DocketNumber: No. 3287.
Citation Numbers: 116 S.W.2d 870, 1938 Tex. App. LEXIS 1091
Judges: Walker
Filed Date: 4/21/1938
Status: Precedential
Modified Date: 10/19/2024
About midnight of June 12, 1933, on a paved highway in Montgomery county, appellee, Miss Fay West, drove her Chevrolet roadster into the back end of a truck owned and operated by appellants, Joe and Ben Coleman. This suit was filed by appellee against appellants for damages for the personal injuries suffered by her in the collision. The jury found that appellants were guilty of negligence in driving the truck on the highway at night without lights, and acquitted them of all other acts of negligence pleaded against them. Appellee was acquitted of contributory negligence, and the jury found against appellants on the issue of "unavoidable accident." Appellee's damages were assessed at the sum of $4,425, and on the verdict of the jury judgment was entered in her favor against appellants for that sum. Appellants have duly prosecuted their appeal to this court.
The court submitted the following definition of "new and independent cause": "Such a cause as interrupts the natural sequence of events, turns aside their course and prevents the natural and probable result of the original act or omission and produces a different result that could have been reasonably foreseen or anticipated in the light of the attending circumstances by a person of ordinary prudence in the exercise of ordinary care." This definition should have read, "a different result that could not have been reasonably foreseen or anticipated," etc.

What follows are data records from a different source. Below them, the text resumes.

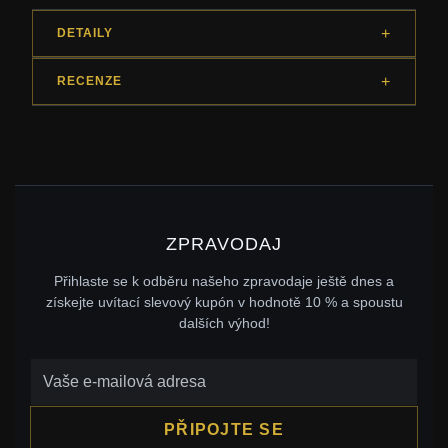
DETAILY
RECENZE
ZPRAVODAJ
Přihlaste se k odběru našeho zpravodaje ještě dnes a
získejte uvítací slevový kupón v hodnotě 10 % a spoustu
dalších výhod!
PŘIPOJTE SE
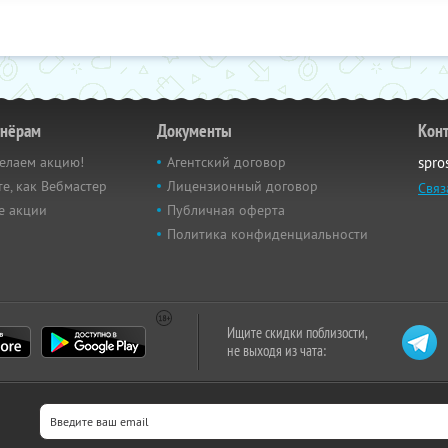
тнёрам
Документы
Кон
елаем акцию!
Агентский договор
spro
е, как Вебмастер
Лицензионный договор
Связ
е акции
Публичная оферта
Политика конфиденциальности
Ищите скидки поблизости,
не выходя из чата:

The omission of the word "not" was called to the court's attention by a proper exception. The charge was fatally defective, Clements v. Wright, Tex. Civ. App.
The following issues of contributory negligence were raised by the evidence, and on appellants' request should have been submitted to the jury: (a) Whether or not, at the very moment of the collision, appellee was driving her car at more than 45 miles per hour; (b) whether or not she actually discovered the truck in time in the exercise of ordinary care to avoid striking it; and (c) whether or not in the exercise of ordinary care she should have discovered the truck in time to avoid striking it.
We suggest that, on another trial, the court give the definition of "unavoidable accident" approved by the Supreme Court in Southern Ice Utilities Co. v. Richardson,
The judgment of the lower court is reversed and the cause remanded for a new trial.